Not a whole lot that I have planned, just focusing on getting it cleaned up as soon as this snow melts to be able to get out there and start working on it again.

Thanks for reading!


----------



## MNLawnGuy1980 (May 10, 2019)

I am assuming that my low hoc and the Transfilm I applied in the fall has led to the snow being pretty much gone before the rest of the neighbors. First pic below is the first frost of last fall with Transfilm on the grass. Pretty neat product. 


We are looking at temps in the mid 60's today with snow Monday or Tuesday so I don't plan to do a whole lot with it yet. Raked the matted spots lightly yesterday to get rid of some snow mold, which is an annual thing for me. Pretty excited about how it is looking and getting out there again. 




The SunJoe dethatcher is being delivered today but it's going to have to wait for a little bit.

Have a great day!


----------



## Biggylawns (Jul 8, 2019)

How did that transfilm work for you compared to previous years without it?


----------



## MNLawnGuy1980 (May 10, 2019)

@Biggylawns The lawn looks a lot healthier than it did previous years, and since I had my hoc so low at .25" I was expecting it be junk coming out of winter. The only other difference, other than transfilm, this year vs. last was my hoc so I am assuming the transfilm did it's job.


----------



## MNLawnGuy1980 (May 10, 2019)

Not a whole lot going on lately as the soil temps have been hovering in the 30's, this evening was 39. Replaced the worn down pulley and sprocket on the old McLane reel mower, nice to check that off my list. 


The grass is pretty much dormant still but I do have what appears to be substantial snow mold damage, which is pretty standard but apparently more noticeable since my grass is so short. I'm basically in a holding pattern waiting for temps to rise some to start to get to work on it. 



Side yard looks decent, I gues!!


----------



## mowww (Jan 16, 2018)

@MNLawnGuy1980 looking good! Glad to hear the transfilm did its job.


----------



## Green (Dec 24, 2017)

What do you think the Transfilm did (both right away and later)? I don't think the Nufilm I used did much of anything. But we got little snow this Winter.

I saw that photo of the morning after.

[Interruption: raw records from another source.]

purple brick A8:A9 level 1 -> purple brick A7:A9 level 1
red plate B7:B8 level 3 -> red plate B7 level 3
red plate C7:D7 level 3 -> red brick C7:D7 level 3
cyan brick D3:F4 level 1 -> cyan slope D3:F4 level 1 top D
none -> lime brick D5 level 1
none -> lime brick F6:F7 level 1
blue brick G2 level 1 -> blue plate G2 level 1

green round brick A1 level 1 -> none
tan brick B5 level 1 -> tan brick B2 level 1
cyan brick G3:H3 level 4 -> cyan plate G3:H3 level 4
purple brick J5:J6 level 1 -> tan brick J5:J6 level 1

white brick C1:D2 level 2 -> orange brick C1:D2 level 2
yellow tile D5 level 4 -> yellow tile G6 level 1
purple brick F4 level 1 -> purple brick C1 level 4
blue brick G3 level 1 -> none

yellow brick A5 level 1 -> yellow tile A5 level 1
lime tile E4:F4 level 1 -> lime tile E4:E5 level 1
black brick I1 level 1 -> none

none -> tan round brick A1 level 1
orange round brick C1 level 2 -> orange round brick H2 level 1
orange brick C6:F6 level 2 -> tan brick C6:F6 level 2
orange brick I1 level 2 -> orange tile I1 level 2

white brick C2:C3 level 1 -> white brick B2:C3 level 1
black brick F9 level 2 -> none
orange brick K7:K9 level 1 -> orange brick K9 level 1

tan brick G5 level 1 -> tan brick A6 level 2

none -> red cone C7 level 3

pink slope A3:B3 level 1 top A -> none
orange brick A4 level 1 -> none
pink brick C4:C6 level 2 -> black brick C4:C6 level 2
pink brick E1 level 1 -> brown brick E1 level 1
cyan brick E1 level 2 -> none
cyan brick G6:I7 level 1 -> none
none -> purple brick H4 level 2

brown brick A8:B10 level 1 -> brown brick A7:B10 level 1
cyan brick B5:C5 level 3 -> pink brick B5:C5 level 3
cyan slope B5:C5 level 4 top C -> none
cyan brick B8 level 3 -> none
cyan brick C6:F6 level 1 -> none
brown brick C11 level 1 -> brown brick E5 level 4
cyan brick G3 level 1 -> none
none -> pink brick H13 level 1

It looks like it caused extra frost on your lawn...?!


----------



## MNLawnGuy1980 (May 10, 2019)

@green, I wasn't thinking it added frost to the lawn, instead created almost like a seal coat on top of it. I can't say for sure if it helped or not because there were a lot variables with what was different this winter for me than last.


----------



## Green (Dec 24, 2017)

MNLawnGuy1980 said:


> @green, I wasn't thinking it added frost to the lawn, instead created almost like a seal coat on top of it. I can't say for sure if it helped or not because there were a lot variables with what was different this winter for me than last.


Yeah. Did you apply it alone or mixed with something? I sprayed the Nufilm with Serenade biofungicide. The thing was, I was hesitant to apply it because I was concerned about inhibiting evapotranspiration. I had nothing to reference though. It was just an idea. And then I read something after I applied it, referencing a study saying that inhibiting evapotranspiration in something like grass could be detrimental in the Winter...as opposed to conifers, which it supposedly benefits. So who knows what's good or bad. We are in uncharted territory.

That said, I did not see any visible benefits or adverse effects of the application. Perhaps it even helped prevent disease. Who knows. What were your impressions of the Transfilm and what it may have done, good or bad?


----------



## mowww (Jan 16, 2018)

Did you have any check plots?


----------



## MNLawnGuy1980 (May 10, 2019)

@green, I sprayed it alone. @mowww that would have made too much sense, now I get to sit and wonder about what it actually did!


----------



## mribbens (Jul 13, 2018)

Your color looks great compared to your neighbors!


----------



## MNLawnGuy1980 (May 10, 2019)

Looks like it is supposed to start warming up this week and am still in a holding pattern. Picked up more dog poop today, fun. Need to get my new sprayer calibrated but still have time to get that done, maybe tomorrow. Got rid of the blue and pink mower and decided to go with an all black paint job for this year, threw some car decals on there as well that never made it onto the car.


----------



## MNLawnGuy1980 (May 10, 2019)

Was able to get a lot done today as my average soil temps in the back were creeping up a little higher than I was expecting. Got the lawn rolled, dethatched and bagged up with the rotary. Then decided to just get it done with and sprayed my pre-emergent before the rain tonight.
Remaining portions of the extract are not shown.